### Task to complete
Print each of the rows below again, unchanged and in the same order.

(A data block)
=======

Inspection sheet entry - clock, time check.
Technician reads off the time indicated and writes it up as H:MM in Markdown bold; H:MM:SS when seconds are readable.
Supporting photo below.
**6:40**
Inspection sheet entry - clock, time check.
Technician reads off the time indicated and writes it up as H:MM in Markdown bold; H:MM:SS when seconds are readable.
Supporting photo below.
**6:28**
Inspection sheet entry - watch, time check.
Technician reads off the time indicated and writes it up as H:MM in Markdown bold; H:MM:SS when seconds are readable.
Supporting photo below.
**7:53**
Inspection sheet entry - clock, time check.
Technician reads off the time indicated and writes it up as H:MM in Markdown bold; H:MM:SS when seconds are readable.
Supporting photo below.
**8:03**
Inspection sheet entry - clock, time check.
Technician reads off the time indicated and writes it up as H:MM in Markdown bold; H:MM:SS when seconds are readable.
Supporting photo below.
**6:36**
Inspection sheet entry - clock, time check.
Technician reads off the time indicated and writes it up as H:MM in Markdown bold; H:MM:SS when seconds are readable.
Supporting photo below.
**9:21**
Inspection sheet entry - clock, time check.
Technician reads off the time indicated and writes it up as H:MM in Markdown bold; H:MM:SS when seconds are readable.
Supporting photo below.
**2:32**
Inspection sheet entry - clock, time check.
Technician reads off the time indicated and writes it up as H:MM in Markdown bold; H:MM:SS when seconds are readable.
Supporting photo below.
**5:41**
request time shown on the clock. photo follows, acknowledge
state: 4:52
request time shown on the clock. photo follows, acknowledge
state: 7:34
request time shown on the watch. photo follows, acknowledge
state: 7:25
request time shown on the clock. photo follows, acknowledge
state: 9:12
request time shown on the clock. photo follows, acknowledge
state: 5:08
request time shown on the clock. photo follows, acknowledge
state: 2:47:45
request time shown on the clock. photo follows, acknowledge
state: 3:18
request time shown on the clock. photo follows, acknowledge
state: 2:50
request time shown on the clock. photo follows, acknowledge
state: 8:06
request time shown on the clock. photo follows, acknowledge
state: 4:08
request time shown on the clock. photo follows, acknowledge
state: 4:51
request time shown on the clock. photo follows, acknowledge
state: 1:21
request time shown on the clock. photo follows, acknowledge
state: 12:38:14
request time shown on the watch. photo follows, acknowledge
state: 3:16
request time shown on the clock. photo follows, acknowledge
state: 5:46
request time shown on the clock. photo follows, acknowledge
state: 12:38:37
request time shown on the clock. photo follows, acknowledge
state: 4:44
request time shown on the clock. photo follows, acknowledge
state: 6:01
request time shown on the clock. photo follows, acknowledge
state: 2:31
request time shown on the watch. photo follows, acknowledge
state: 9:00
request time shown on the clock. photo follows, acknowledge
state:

=======

### Completed task
Inspection sheet entry - clock, time check.
Technician reads off the time indicated and writes it up as H:MM in Markdown bold; H:MM:SS when seconds are readable.
Supporting photo below.
**6:40**
Inspection sheet entry - clock, time check.
Technician reads off the time indicated and writes it up as H:MM in Markdown bold; H:MM:SS when seconds are readable.
Supporting photo below.
**6:28**
Inspection sheet entry - watch, time check.
Technician reads off the time indicated and writes it up as H:MM in Markdown bold; H:MM:SS when seconds are readable.
Supporting photo below.
**7:53**
Inspection sheet entry - clock, time check.
Technician reads off the time indicated and writes it up as H:MM in Markdown bold; H:MM:SS when seconds are readable.
Supporting photo below.
**8:03**
Inspection sheet entry - clock, time check.
Technician reads off the time indicated and writes it up as H:MM in Markdown bold; H:MM:SS when seconds are readable.
Supporting photo below.
**6:36**
Inspection sheet entry - clock, time check.
Technician reads off the time indicated and writes it up as H:MM in Markdown bold; H:MM:SS when seconds are readable.
Supporting photo below.
**9:21**
Inspection sheet entry - clock, time check.
Technician reads off the time indicated and writes it up as H:MM in Markdown bold; H:MM:SS when seconds are readable.
Supporting photo below.
**2:32**
Inspection sheet entry - clock, time check.
Technician reads off the time indicated and writes it up as H:MM in Markdown bold; H:MM:SS when seconds are readable.
Supporting photo below.
**5:41**
request time shown on the clock. photo follows, acknowledge
state: 4:52
request time shown on the clock. photo follows, acknowledge
state: 7:34
request time shown on the watch. photo follows, acknowledge
state: 7:25
request time shown on the clock. photo follows, acknowledge
state: 9:12
request time shown on the clock. photo follows, acknowledge
state: 5:08
request time shown on the clock. photo follows, acknowledge
state: 2:47:45
request time shown on the clock. photo follows, acknowledge
state: 3:18
request time shown on the clock. photo follows, acknowledge
state: 2:50
request time shown on the clock. photo follows, acknowledge
state: 8:06
request time shown on the clock. photo follows, acknowledge
state: 4:08
request time shown on the clock. photo follows, acknowledge
state: 4:51
request time shown on the clock. photo follows, acknowledge
state: 1:21
request time shown on the clock. photo follows, acknowledge
state: 12:38:14
request time shown on the watch. photo follows, acknowledge
state: 3:16
request time shown on the clock. photo follows, acknowledge
state: 5:46
request time shown on the clock. photo follows, acknowledge
state: 12:38:37
request time shown on the clock. photo follows, acknowledge
state: 4:44
request time shown on the clock. photo follows, acknowledge
state: 6:01
request time shown on the clock. photo follows, acknowledge
state: 2:31
request time shown on the watch. photo follows, acknowledge
state: 9:00
request time shown on the clock. photo follows, acknowledge
state:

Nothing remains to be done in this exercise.